*** Opening of Supplied information ***

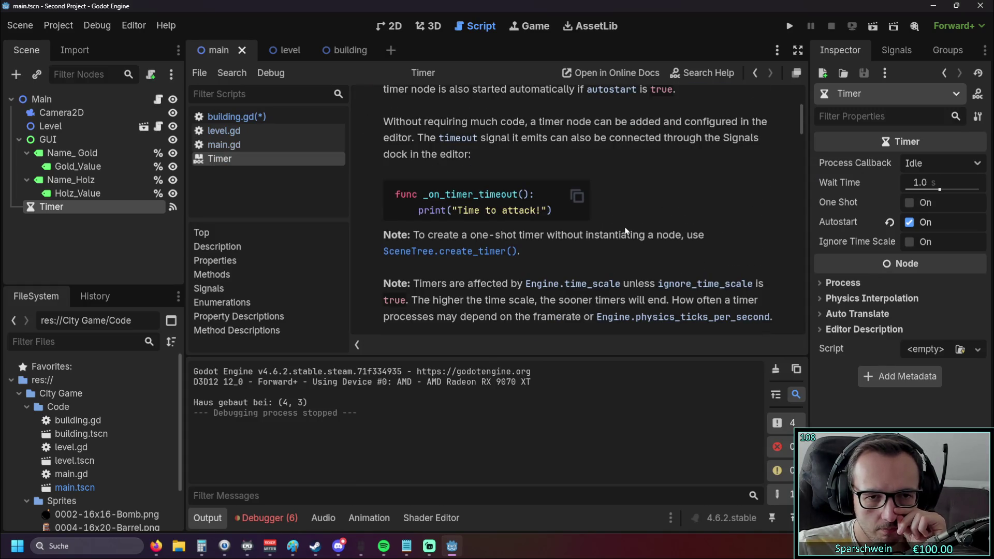
pyautogui.scroll(-3, 561, 236)
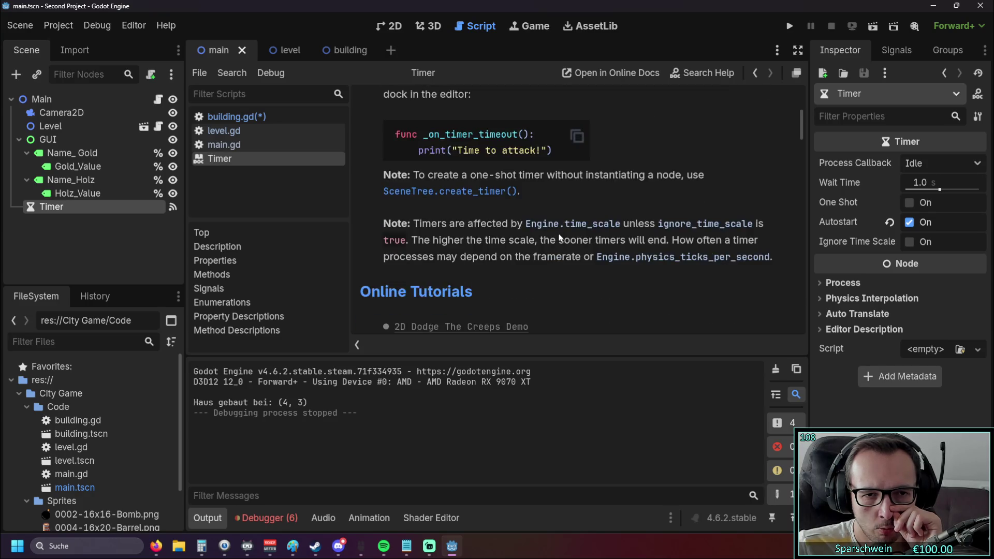
pyautogui.scroll(-2, 559, 237)
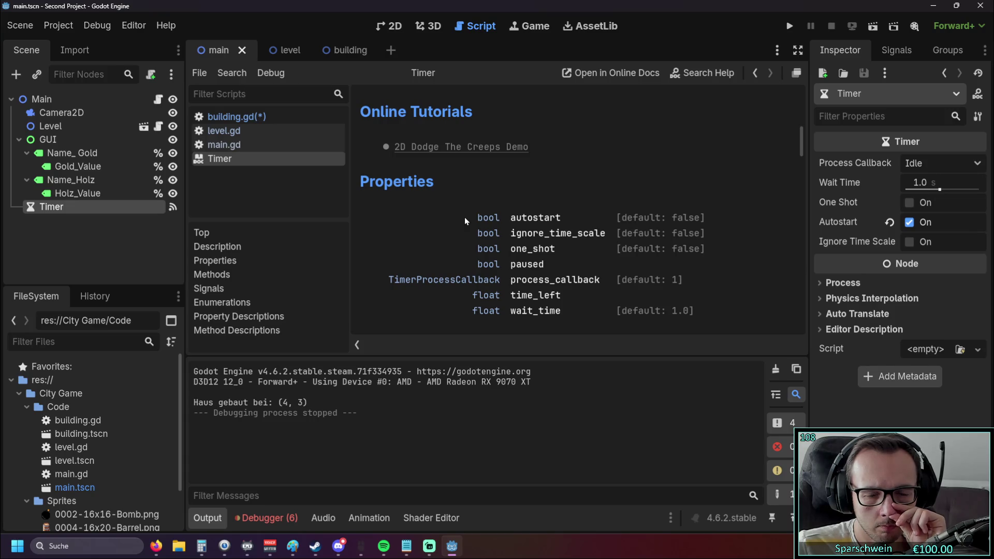
pyautogui.scroll(-1, 465, 218)
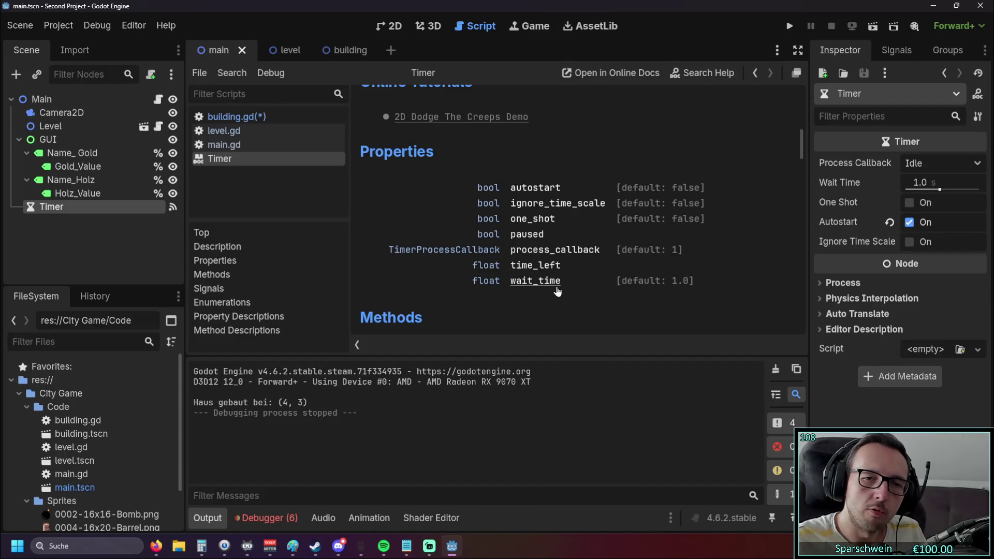
pyautogui.click(555, 286)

*** Close of Supplied information ***

Output all the data, exactly, without images.

pyautogui.scroll(-3, 561, 236)
pyautogui.scroll(-2, 559, 237)
pyautogui.scroll(-1, 465, 218)
pyautogui.click(555, 286)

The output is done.